From a lexical perspective, the HEREDOC lexical function is recognized by:

HEREDOC
  : /@\(([^:\/\r\n\)]+)(?::[:blank:]*([a-z][a-zA-Z0-9_+]+)[:blank:]*)?(?:\/((?:\w|[$])*)[:blank:]*)?\)/
  ;

Which is then processed by a separate heredoc processor for internal syntax:

HeredocExpression
  : '@' '(' EndTag (':' Syntax)? ('/' Escapes* )? ')'
  ;

EndTag
  : DoubleQuotedEndTag | TextEndTag
  ;

DoubleQuotedEndTag
  : /^"(.*)"$/
  ;

TextEndTag
  : /[^:\/\r\n\)]+/
  ;

Syntax
  : /[a-z][a-zA-Z_+]+/
  ;

Escapes
  : 't' | 'r' | 'n' | 's' | 'u' | 'L' | '$'
  ;

A recognized heredoc lexical function that does not comply with the heredoc processing rules raises an error.

The text that belongs to the heredoc expression ends when a line begins with:

WHITESPACE? ('|' WHITESPACE?)? ('-' WHITESPACE?)?  <<EndTag>>

Where <<EndTag>> denotes the EndTag text as given in the heredoc expression. The | is an optional marker that indicates where the left margin is, and the - denotes if right trimming should be performed on the last line of text.
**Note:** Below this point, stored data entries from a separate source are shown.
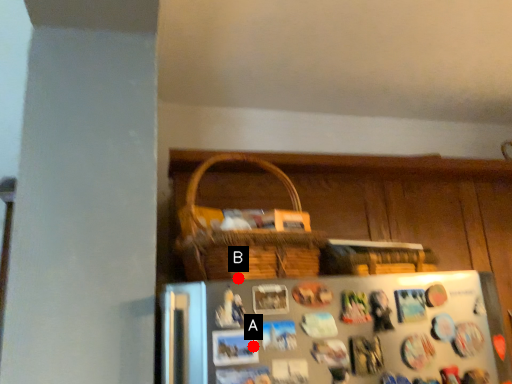
Question: Two points are circled on the image, labeled by A and B beside each circle. Among these points, which one is nearest to the camera?

Choices:
 (A) A is closer
 (B) B is closer

Answer: (A)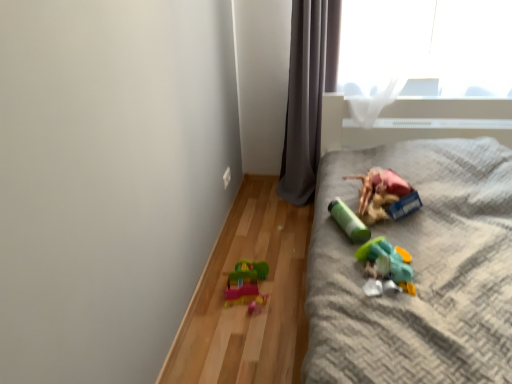
Identify the location of free space to the left of translucent plastic toy at lower left, acting as the fourth toy starting from the right. The image size is (512, 384). (210, 296).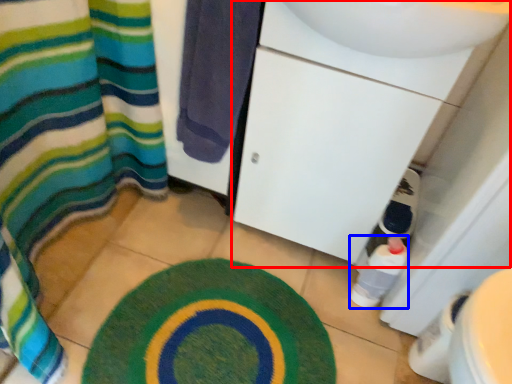
Question: Which of the following is the farthest to the observer, sink (highlighted by a red box) or bottle (highlighted by a blue box)?

Choices:
 (A) sink
 (B) bottle

Answer: (B)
The lexical processing produces at least three tokens for a heredoc; a HEREDOC with a value corresponding to the Syntax expression part, followed by a token containing text positioning information, followed by a STRING, or DQPRE, DQMID*, DQPOST sequence.

See Heredoc for details about the semantics.

Template Mode

The lexing process may be initialized in Template Mode. In this mode, the stream of source text starts in text/Unquoted String mode and allows for the source to weave logic into the text in various ways.
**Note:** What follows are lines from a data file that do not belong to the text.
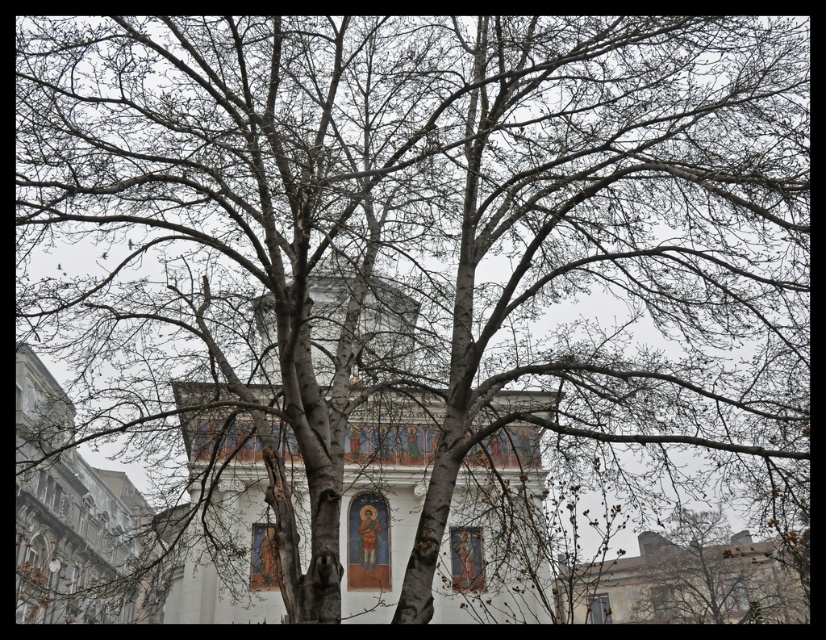
Question: Which of these objects is positioned closest to the white painted wood church at center?

Choices:
 (A) white stone church at lower right
 (B) white stone church at left

Answer: (A)

Question: Which point is farther from the camera taking this photo?

Choices:
 (A) (770, 564)
 (B) (26, 452)
 (C) (192, 424)

Answer: (B)

Question: Which point is closer to the camera?

Choices:
 (A) (682, 602)
 (B) (40, 472)
 (C) (499, 490)

Answer: (C)

Question: Can you confirm if white stone church at left is thinner than white stone church at lower right?

Choices:
 (A) yes
 (B) no

Answer: (A)

Question: Does white painted wood church at center have a lesser width compared to white stone church at lower right?

Choices:
 (A) no
 (B) yes

Answer: (A)

Question: Does white stone church at left appear under white stone church at lower right?

Choices:
 (A) no
 (B) yes

Answer: (A)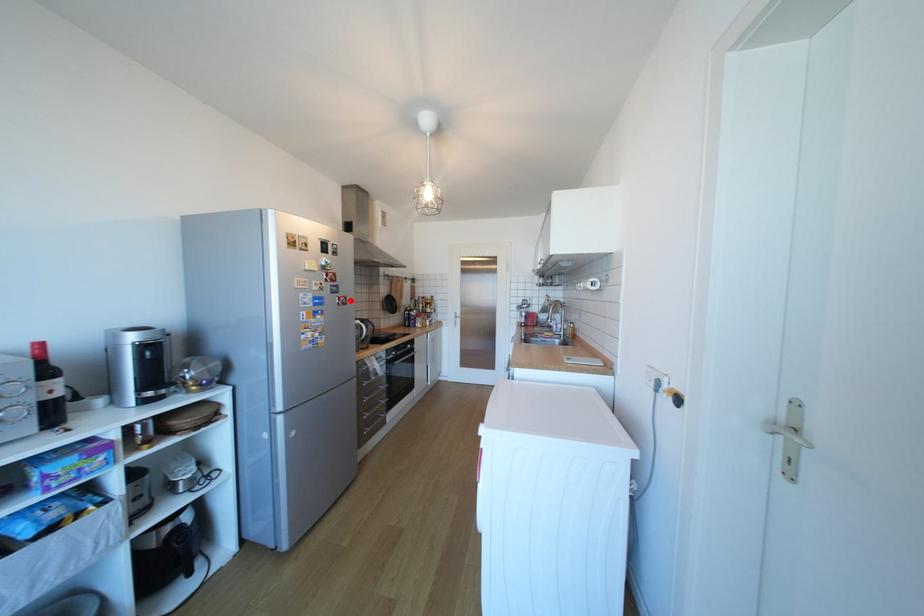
The EPP lexical tokens are only recognized in templates. In general, the opening type tokens escape from text mode to expression mode (in various ways), and the closing type tokens returns from expression mode to text mode.

<% <%- <%= <%% <%#
%> -%> 

Template processing is detailed in TBD. REF TO EPP

The lexical processing of EPP produces an EPPSTART token at the beginning of the text sequence. This token may be followed by tokens that constitute a parameter list. The lexical processing of the rest of the template is broken up into RENDER_STRING and RENDER_EXPRESSION tokens intermixed with regular tokens.

Other

All other tokens are delivered as an OTHER token, and will cause the grammar to issue a syntax error.